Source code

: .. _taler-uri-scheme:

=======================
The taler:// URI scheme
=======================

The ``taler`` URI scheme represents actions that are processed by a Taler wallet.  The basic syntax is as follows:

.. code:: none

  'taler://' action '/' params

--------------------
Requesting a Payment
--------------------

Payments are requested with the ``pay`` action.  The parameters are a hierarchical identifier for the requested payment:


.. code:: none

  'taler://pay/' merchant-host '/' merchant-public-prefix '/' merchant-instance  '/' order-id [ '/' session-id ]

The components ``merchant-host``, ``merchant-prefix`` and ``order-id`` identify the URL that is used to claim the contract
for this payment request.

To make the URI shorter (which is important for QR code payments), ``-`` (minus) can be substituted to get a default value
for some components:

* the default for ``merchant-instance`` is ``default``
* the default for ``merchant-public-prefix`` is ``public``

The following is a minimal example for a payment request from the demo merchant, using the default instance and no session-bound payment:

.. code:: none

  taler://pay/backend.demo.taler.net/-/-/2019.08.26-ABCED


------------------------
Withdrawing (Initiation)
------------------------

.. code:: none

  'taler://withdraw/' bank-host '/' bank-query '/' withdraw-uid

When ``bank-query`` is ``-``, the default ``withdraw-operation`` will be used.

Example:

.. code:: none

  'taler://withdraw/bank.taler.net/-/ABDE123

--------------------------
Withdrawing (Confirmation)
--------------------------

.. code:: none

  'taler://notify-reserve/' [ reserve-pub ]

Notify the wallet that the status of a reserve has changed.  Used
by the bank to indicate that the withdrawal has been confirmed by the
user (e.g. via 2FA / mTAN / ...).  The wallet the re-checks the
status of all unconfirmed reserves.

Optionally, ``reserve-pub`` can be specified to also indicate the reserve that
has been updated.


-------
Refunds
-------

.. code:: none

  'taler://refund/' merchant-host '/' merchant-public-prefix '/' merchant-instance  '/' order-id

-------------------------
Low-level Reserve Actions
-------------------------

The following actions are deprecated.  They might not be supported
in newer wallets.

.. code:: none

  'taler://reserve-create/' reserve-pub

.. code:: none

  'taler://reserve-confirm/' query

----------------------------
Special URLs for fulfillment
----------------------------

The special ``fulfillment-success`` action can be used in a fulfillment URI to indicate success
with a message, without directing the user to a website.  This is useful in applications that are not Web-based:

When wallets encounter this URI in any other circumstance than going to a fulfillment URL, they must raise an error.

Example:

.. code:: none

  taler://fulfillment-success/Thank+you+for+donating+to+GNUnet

◆ ◆ ◆ ◆

→ **Work instruction**:
Reproduce the entries above in full, exactly as they read.

→ **Exercise output**:
Source code

: .. _taler-uri-scheme:

=======================
The taler:// URI scheme
=======================

The ``taler`` URI scheme represents actions that are processed by a Taler wallet.  The basic syntax is as follows:

.. code:: none

  'taler://' action '/' params

--------------------
Requesting a Payment
--------------------

Payments are requested with the ``pay`` action.  The parameters are a hierarchical identifier for the requested payment:


.. code:: none

  'taler://pay/' merchant-host '/' merchant-public-prefix '/' merchant-instance  '/' order-id [ '/' session-id ]

The components ``merchant-host``, ``merchant-prefix`` and ``order-id`` identify the URL that is used to claim the contract
for this payment request.

To make the URI shorter (which is important for QR code payments), ``-`` (minus) can be substituted to get a default value
for some components:

* the default for ``merchant-instance`` is ``default``
* the default for ``merchant-public-prefix`` is ``public``

The following is a minimal example for a payment request from the demo merchant, using the default instance and no session-bound payment:

.. code:: none

  taler://pay/backend.demo.taler.net/-/-/2019.08.26-ABCED


------------------------
Withdrawing (Initiation)
------------------------

.. code:: none

  'taler://withdraw/' bank-host '/' bank-query '/' withdraw-uid

When ``bank-query`` is ``-``, the default ``withdraw-operation`` will be used.

Example:

.. code:: none

  'taler://withdraw/bank.taler.net/-/ABDE123

--------------------------
Withdrawing (Confirmation)
--------------------------

.. code:: none

  'taler://notify-reserve/' [ reserve-pub ]

Notify the wallet that the status of a reserve has changed.  Used
by the bank to indicate that the withdrawal has been confirmed by the
user (e.g. via 2FA / mTAN / ...).  The wallet the re-checks the
status of all unconfirmed reserves.

Optionally, ``reserve-pub`` can be specified to also indicate the reserve that
has been updated.


-------
Refunds
-------

.. code:: none

  'taler://refund/' merchant-host '/' merchant-public-prefix '/' merchant-instance  '/' order-id

-------------------------
Low-level Reserve Actions
-------------------------

The following actions are deprecated.  They might not be supported
in newer wallets.

.. code:: none

  'taler://reserve-create/' reserve-pub

.. code:: none

  'taler://reserve-confirm/' query

----------------------------
Special URLs for fulfillment
----------------------------

The special ``fulfillment-success`` action can be used in a fulfillment URI to indicate success
with a message, without directing the user to a website.  This is useful in applications that are not Web-based:

When wallets encounter this URI in any other circumstance than going to a fulfillment URL, they must raise an error.

Example:

.. code:: none

  taler://fulfillment-success/Thank+you+for+donating+to+GNUnet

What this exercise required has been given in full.